Infracost: Boasts support for over 1,100 resources across AWS, Azure, and Google Cloud. This extensive coverage is driven by a large open-source community that regularly contributes support for new resources.
Terraform Cloud: Has significantly more limited resource coverage, supporting around 200 resources. This means that for many common services, TFC will simply not provide a cost estimate, leading to incomplete and potentially misleading cost previews.
Estimation of Usage-Based Resources
Infracost: Supports estimating costs for usage-based resources through a YAML configuration file (
infracost-usage.yml). This allows teams to model costs for resources like AWS S3, Lambda, or data transfer, providing a more realistic estimate.Terraform Cloud: Does not currently support estimating costs for usage-based resources. These resources are simply ignored in the cost estimate, which can be a major blind spot.
Price Accuracy and Custom Pricing
Infracost: An independent comparison found that Infracost's price accuracy was consistently correct. Furthermore, Infracost supports custom pricing by allowing you to input your discount levels, such as AWS Enterprise Discount Programs (EDP) and Azure Enterprise Agreements (EA).
Terraform Cloud: The same comparison noted that TFC's estimates were consistently slightly underestimated. It also only supports public, on-demand prices and does not account for any enterprise discounts.

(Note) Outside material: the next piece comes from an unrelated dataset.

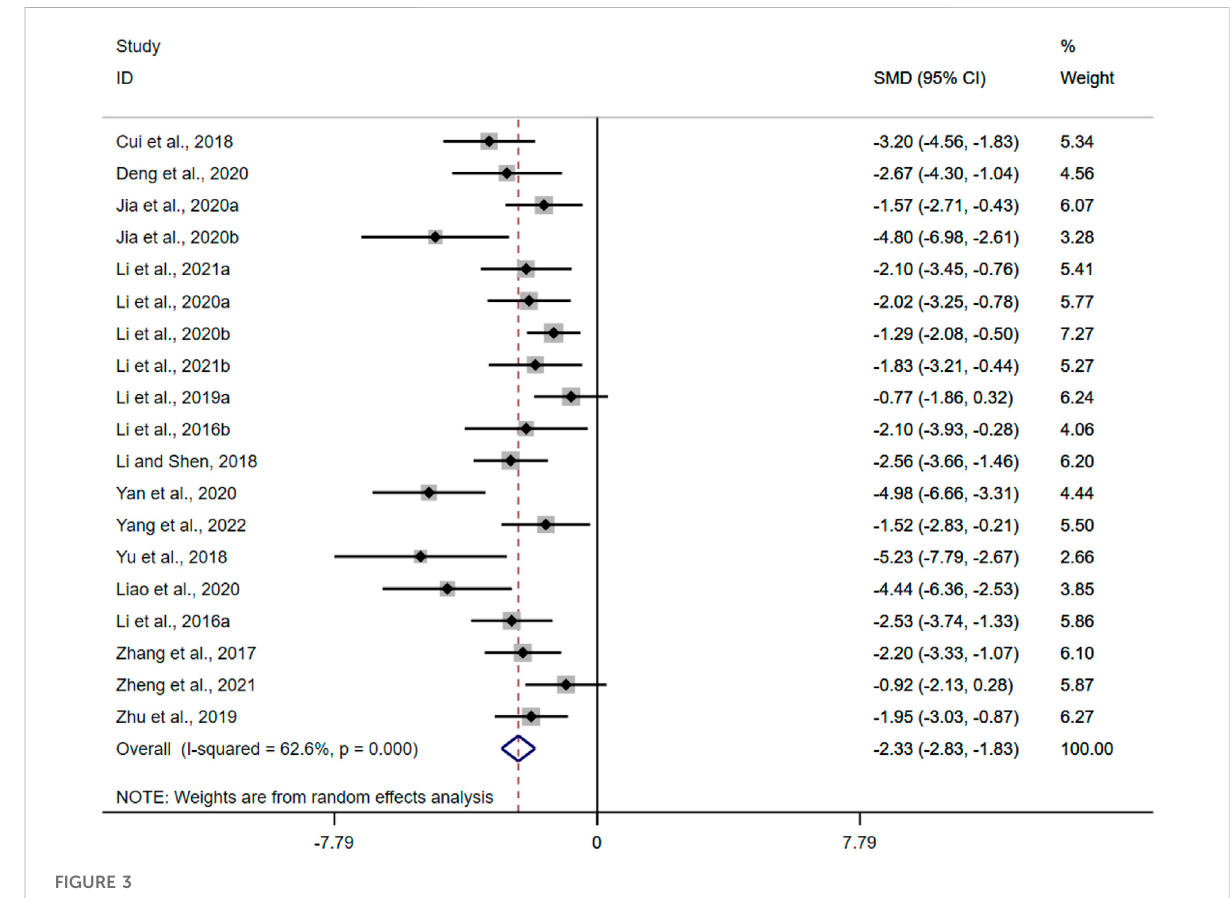
FIGURE 3 Forest plot: effect of berberine on HCS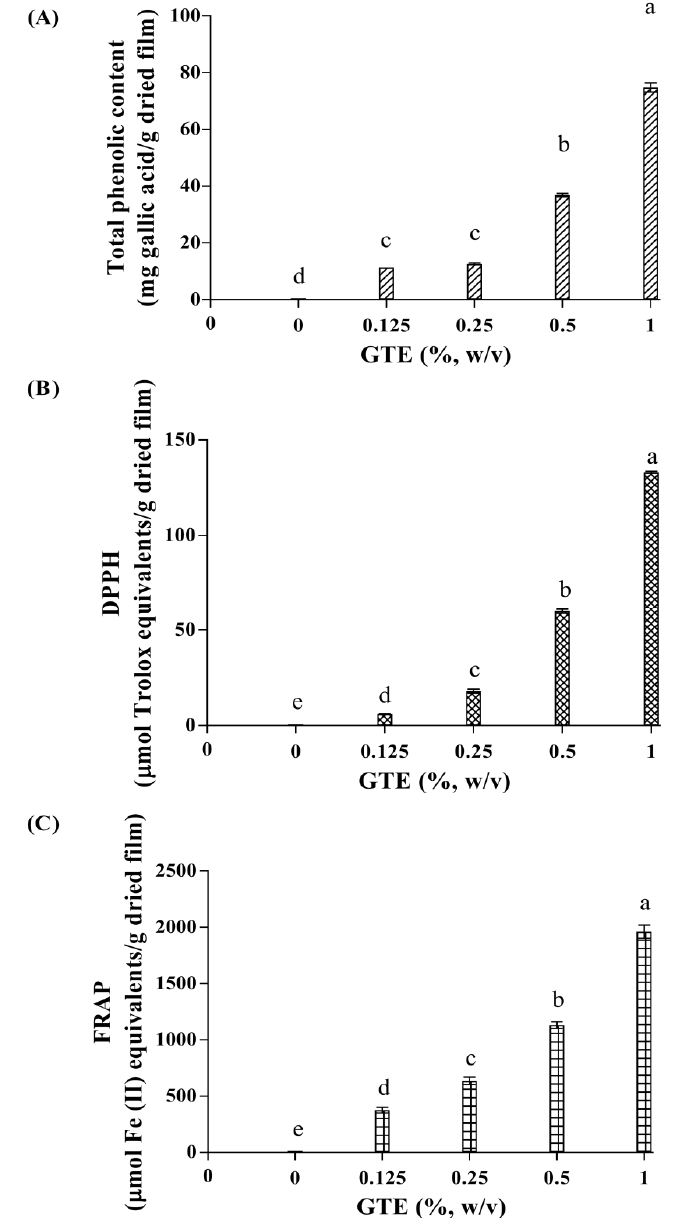
Figure 3. Total phenolic content ( A ), DPPH ( B ), and FRAP ( C ) of rice-starch-pectin films incorporated with green tea extract (GTE) at different concentrations. The numbers designate concentrations of green tea extract (%, w / v ). Values ( n = 3) are given as mean ± SD. Different letters indicate significantly different ( p < 0.05).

FinOps Governance and Policy Enforcement
Infracost: Offers a robust set of FinOps governance features through its paid Infracost Cloud product. This includes out-of-the-box guardrails for budget checks, best practice policies (e.g., recommending cheaper gp3 volumes over gp2), and a comprehensive tag checker. These checks are presented directly in the pull request comment.
Terraform Cloud: Provides policy as code through its proprietary framework, Sentinel. While powerful, Sentinel is a general-purpose policy engine. To enforce cost-related policies, you must write the logic from scratch, which requires significant engineering effort.
Developer Experience and Workflow Integration
Infracost: Is designed to meet developers where they are. The VSCode extension provides real-time cost feedback as code is written. The CLI can be run locally without cloud credentials, making it fast and easy for engineers to check costs on their own machines before even pushing code.
Terraform Cloud: Cost estimation is tied to the remote run workflow. An engineer must push their code and trigger a plan in TFC to see the cost estimate. There is no local CLI or IDE extension for instant feedback, making the feedback loop longer.
Conclusion: Which Tool is Right for You?
The choice between Infracost and Terraform Cloud for cost estimation depends on your organization's priorities.
Choose Terraform Cloud if:
You are already deeply invested in the Terraform Cloud ecosystem for state management and runs.
Your infrastructure primarily consists of the ~200 resources that TFC supports.
You only need a basic, directional cost estimate and do not require support for usage-based resources or custom pricing.
Choose Infracost if:
You need comprehensive resource coverage across AWS, Azure, and GCP.
Estimating costs for usage-based resources like Lambda and S3 is important for your architecture.
You want more accurate estimates that can factor in your enterprise discounts.
You want to provide engineers with the fastest possible feedback loop via a local CLI and VSCode extension.
You are looking for a dedicated FinOps governance solution with out-of-the-box policies for best practices and tagging, rather than building them from scratch.
While Terraform Cloud offers cost estimation as a convenient, integrated feature, Infracost stands out as a more powerful, accurate, and comprehensive solution. For teams serious about implementing a proactive FinOps culture, Infracost's superior resource coverage, governance features, and developer-centric workflow make it the more robust choice.